Mecz rozpoczął się od gry punkt za punkt, ale najpierw blok Wojciecha Jurkiewicza, a potem as serwisowy Metodiego Ananieva dał nam pierwsze dwupunktowe prowadzenie – 5:3. Kielczanie szybko jednak doprowadzili do remisu i od tego momentu kibice byli świadkami wyrównanej gry, chociaż oba zespoły popełniały błędy w polu serwisowym (10:10, 12:12, 16:16). W decydującej fazie partii siatkarze Dafi Społem Kielce zdołali wyjść na prowadzenie, po potrójnym bloku na Bartoszu Filipiaku (16:18). Ponownie jednak na tablicy wyników pojawił się remis (22:22, 24:24). Dwa mocne ataki Bartka Filipiaka dały nam zwycięstwo w pierwszym secie – 26:24.
Lepiej drugą partię rozpoczęli kielczanie, prowadząc 4:1 po asie serwisowym Łukasza Łapszyńskiego. Pewniejsza gra w ataku pozwoliła siatkarzom Dafi Społem Kielce utrzymywać prowadzenie, a my mieliśmy problemy z zatrzymaniem blokiem Jakuba Wachnika – 6:9. Przy stanie 7:11 o czas poprosił trener Jakub Bednaruk. Skuteczne akcje Ananieva, a potem jego as serwisowy pozwolił nam zniwelować straty – 10:12. Punktowy serwis Henrique Batagima doprowadził do remisu po 15 i od tego momentu graliśmy punkt za punkt (17:17). W końcówce nie do zatrzymania był Bartosz Filipiak, którego ataków nie potrafili wybronić rywale. Punktowy blok dał nam pierwszą piłkę setową, a atak po prostej Filipiaka zakończył seta.

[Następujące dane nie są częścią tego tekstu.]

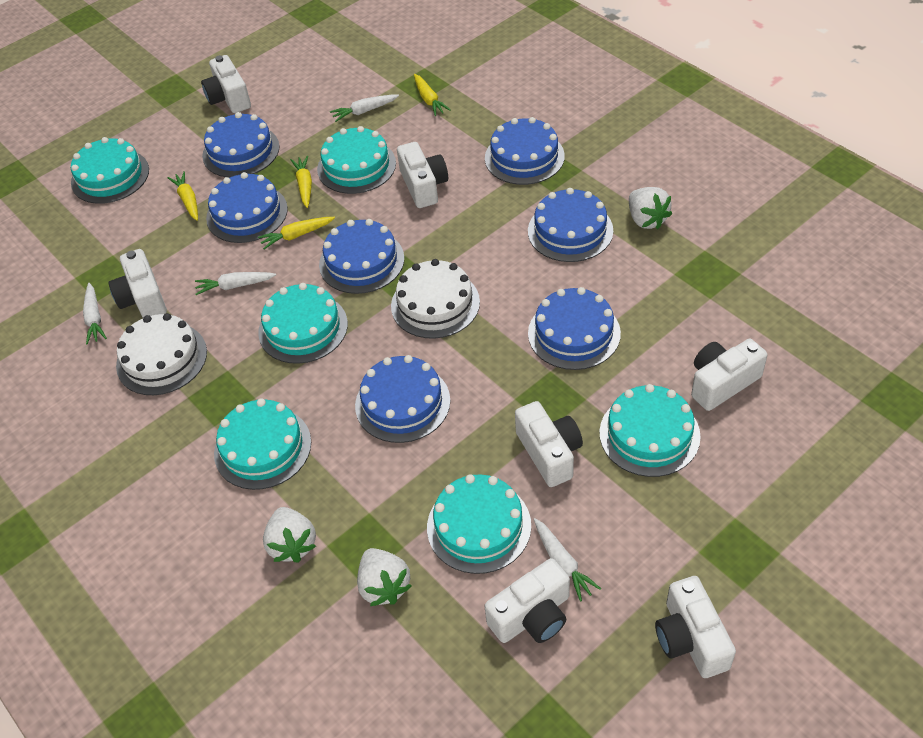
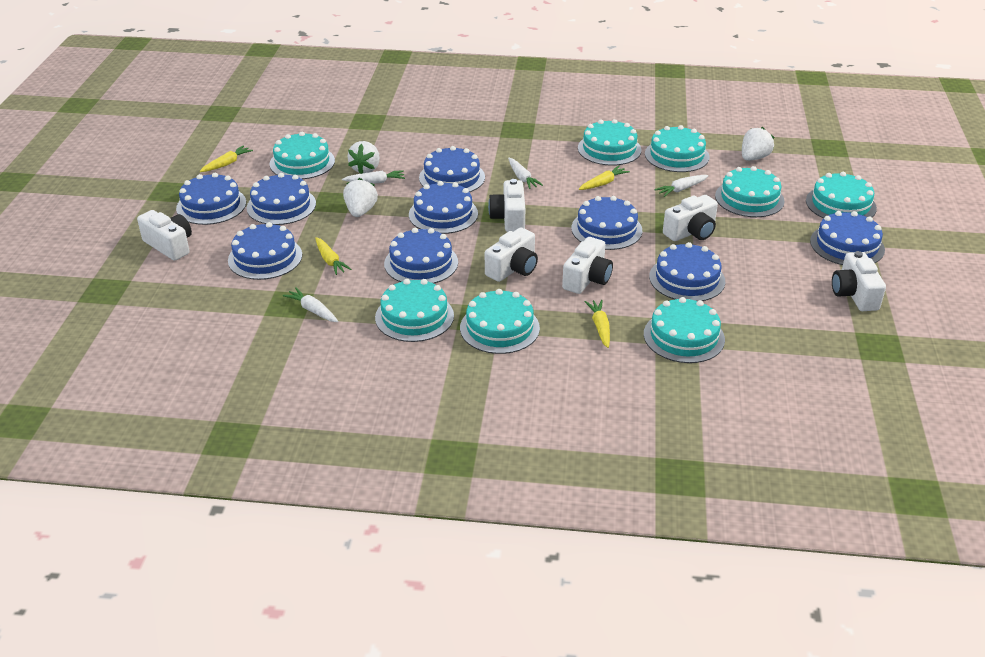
blue cake: [202,112,279,178] [206,172,288,243] [319,219,404,294] [355,355,450,443] [485,117,565,185] [528,188,613,262] [528,287,621,370] = 7 -> [176,173,246,225] [228,222,302,280] [246,173,316,225] [384,228,458,283] [409,181,478,234] [419,146,485,192] [571,196,642,250] [649,242,725,301] [810,211,885,265] = 9
turquoise cake: [71,137,149,204] [214,398,311,490] [258,283,348,364] [317,126,396,194] [427,474,531,574] [599,384,701,477] = 6 -> [270,132,335,179] [375,279,454,342] [460,289,540,354] [578,119,641,166] [644,297,725,363] [645,125,710,172] [715,166,784,217] [806,172,877,218] = 8
white cake: [116,313,207,395] [391,259,480,339] = 2 -> none = 0
white camera: [109,249,167,318] [201,55,251,113] [397,142,448,208] [485,558,570,643] [515,401,583,487] [655,576,736,678] [691,339,767,411] = 7 -> [137,210,192,261] [485,227,538,282] [488,179,525,232] [562,237,613,294] [663,195,718,241] [832,251,886,311] = 6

Jako pierwszy na dwupunktowe prowadzenie wyszli kielczanie – 4:2, a my dodatkowo popełnialiśmy proste błędy. Pewna gra blokiem, przez którego nie potrafiliśmy się przebić sprawiła, że wciąż punktową przewagę mieli siatkarze Dafi Społem Kielce – 7:10. Nie dawaliśmy jednak za wygraną i po pojedynczym bloku Michała Szalachy traciliśmy już tylko punkt, a w ataku dobrze spisywał się Ananiev – 11:12. Nabicie piłki na blok przez Batagima doprowadziło do remisu po 13, a chwilę później wyszliśmy na prowadzenie. Od tego momentu wyraźnie złapaliśmy wiatr w żagle, powiększając prowadzenie po pewnych atakach – 16:13. Trener Wojciech Serafin końcówce seta dokonał wielu zmian w składzie, ale nie odmieniło to gry jego podopiecznych. Wciąż to my dominowaliśmy na boisku – 18:13. Przy stanie 20:15 sprytnym atakiem popisał się Ananiev, na co trener Serafin zareagował wzięciem czasu. Do samego końca kontrolowaliśmy przebieg meczu, wygrywając po ataku Filipiaka.
MVP spotkania: Bartosz Filipiak
Łuczniczka Bydgoszcz – Dafi Społem Kielce 3:0
(26:24, 25:21, 25:19)
Łuczniczka Bydgoszcz: Goas, Ananiev, Batagim, Filipiak, Szalacha, Jurkiewicz, Kowalski A. (libero) oraz Bobrowski, Gryc.
Dafi Społem Kielce: Stępień, Wachnik, Nalobin, Pawliński, Łapszyński, Morozau, Czunkiewicz (libero) oraz Schamlewski, Adamski.